Ту страну населяли бизигаба, у которых был король по имени Кабежа. Подданные Кабежи приходили сначала небольшими группами, а затем в гораздо большем числе, чтобы посмотреть на <людей> Баньигинья и поговорить с ними. На первых порах люди <Баньигинья> бесплатно, а позже только за определенные услуги давали им свою охотничью добычу. В королевстве Кабежи не умели ковать, поэтому все уроженцы этой страны приходили к ним за ножами и мотыгами.
Отношения между подданными Кабежи и семьей Кигвы были настолько тесными, что первые оставили своего прежнего господина и стали слугами Кигвы.

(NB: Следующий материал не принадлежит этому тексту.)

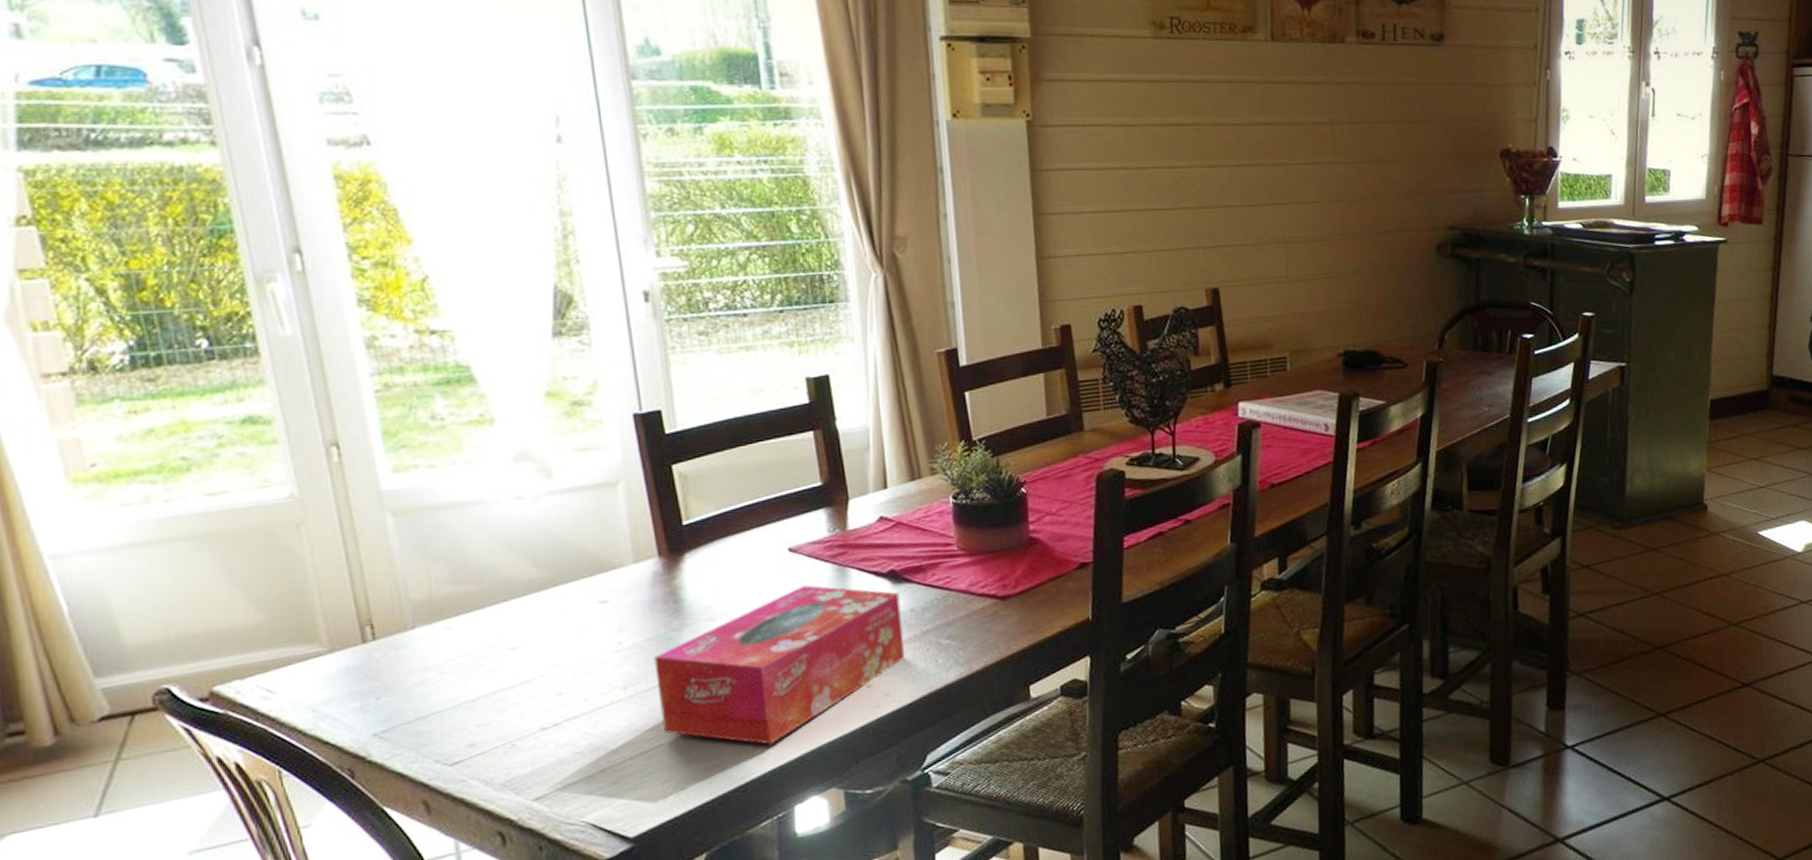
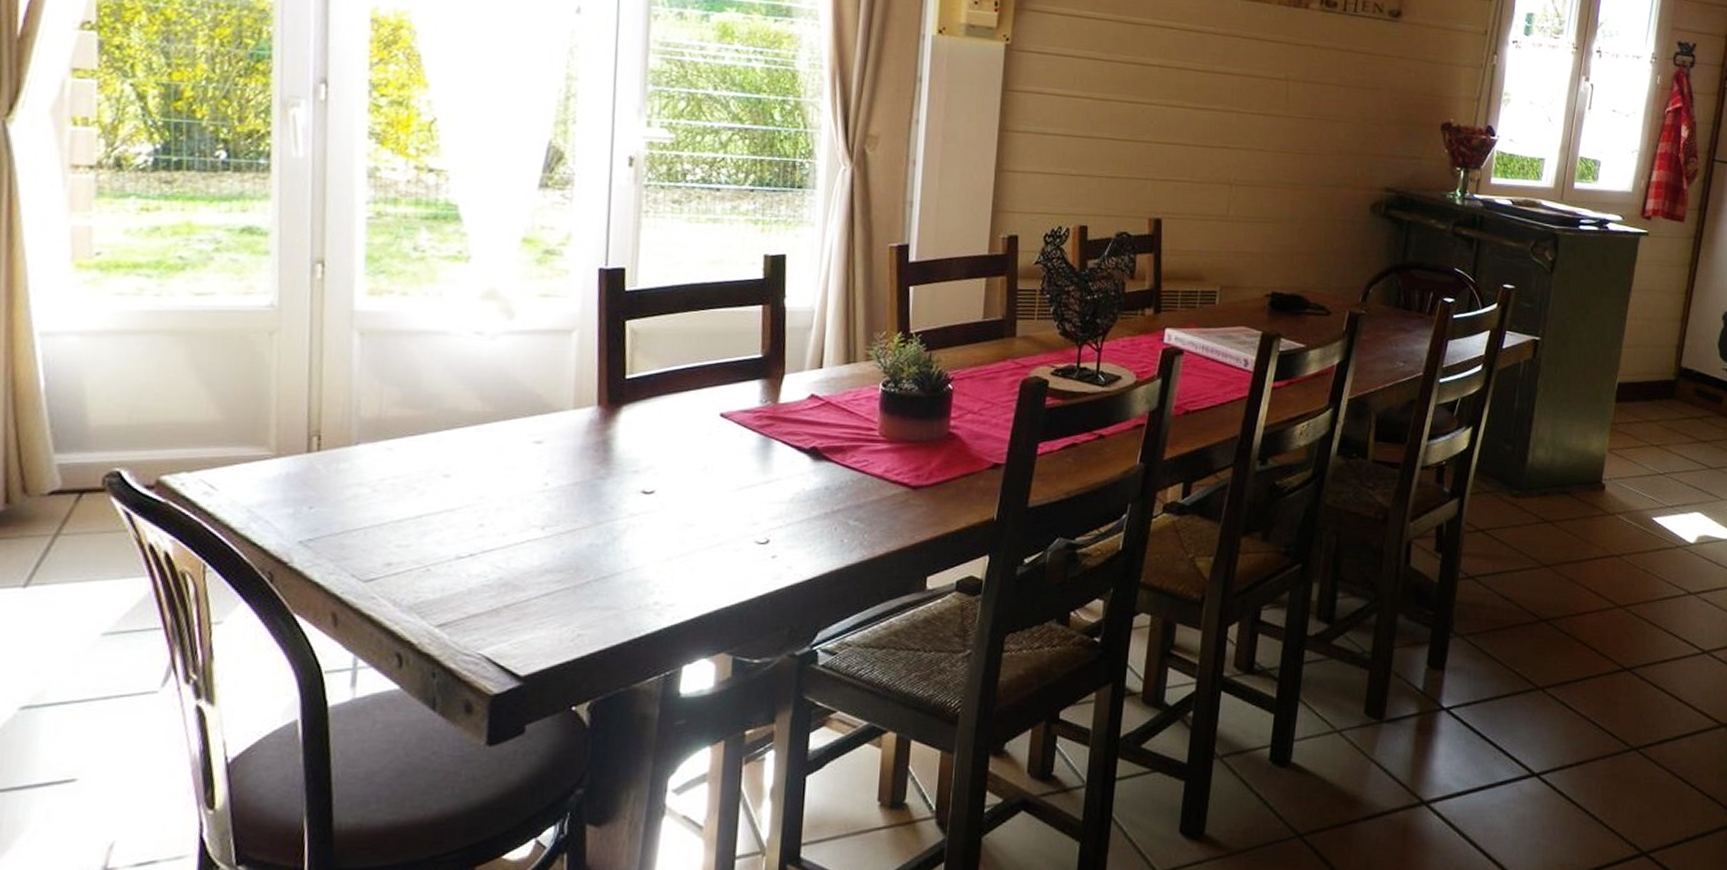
tissue box: present [654,585,906,745] -> none [571,451,817,602]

Поскольку так обстояло дело до настоящего времени, можно спросить, почему тогда бахуту предъявляют свои права на часть общего достояния? Требовать поделить общее имущество могут только те, кто связан братскими узами. Но отношения между нами (батутси) и ими (бахуту) базировались во все времена на зависимости и остаются таковыми и поныне; следовательно, нет никакой основы для братства между ними и нами. Существует ли на самом деле какое-нибудь родство между батутси, бахуту и батва? Бахуту претендуют на то, что Батутси, Бахуту и Батва – сыновья Каньярванды, их общего отца. Могут ли они сказать, с кем Каньярванда их зачал, каково имя их матери и из какой она семьи?
Бахуту утверждают, что Каньярванда – отец и Батутси, и Бахуту, и Батва; но мы знаем, что Кигва жил гораздо раньше Каньярванды и, следовательно, Каньярванда жил значительно позже возникновения трех рас бахуту, батутси и батва, которых он нашел уже сформировавшимися. Как же тогда Каньярванда может быть отцом тех, кто существовал задолго до него? Можно ли родить кого-то, если кто-то уже рожден? Бахуту заявили, что Каньярванда – наш общий отец, связующее звено всех родов батутси, бахуту и батва; но Каньярванда – сын Гиханги, сына Кази, сына Мерано, сына Ранды, сына Кобо, сына Гисы, сына Кижуру, сына Кимануки, сына Кигвы. Именно этот Кигва нашел бахуту в Руанде. Подумайте, пожалуйста, каким образом мы, батутси, можем быть братьями бахуту через Каньярванду, нашего предка…»[494]
Этот документ показывает, что традиционная руандийская аристократия осталась в тенетах прежней системы социально-политических и исторических представлений. Ее сознание было обращено в прошлое, а не в будущее и даже не в настоящее. Абсолютно не чувствуя изменений ни внутриполитической, ни международной обстановки, она продолжала жить среди мифов и старых стереотипов. Если авторы Манифеста бахуту использовали понятия «демократия», «эмансипация», «национальное освобождение», то высшие руандийские судьи, предлагая апологию неравенства и отрицая идею братства руандийцев, апеллировали к историческим легендам доколониального периода в их этнизированной версии, к мифу о Кигве, который, по словам Эмабля Твагилиманы, «стал моральным оправданием увековечения правления меньшинства, легитимизированного… божественным повелением»[495]
. В то же время по сути дела они оперировали теми же самыми аргументами, что и их противники: 1) тутси, хуту и тва – совершенно различные расы; 2) тутси пришли в Руанду, когда ее уже населяли другие народы; 3) в результате прихода тутси в Руанду местное население оказалось в зависимости от пришельцев. Иначе говоря, представители старой элиты, как и авторы Манифеста, признавали тутси неруандийцами, однако, в отличие от них, они именно из этого факта выводили право тутси на сохранение власти в стране. Высшие судьи не осознавали той опасности, которая заключалась в их исходном постулате: если тутси – действительно, чужеземные завоеватели, тогда деколонизация означала в лучшем случае возвращение узурпированной ими власти туземному большинству, а в худшем – их изгнание из Руанды[496].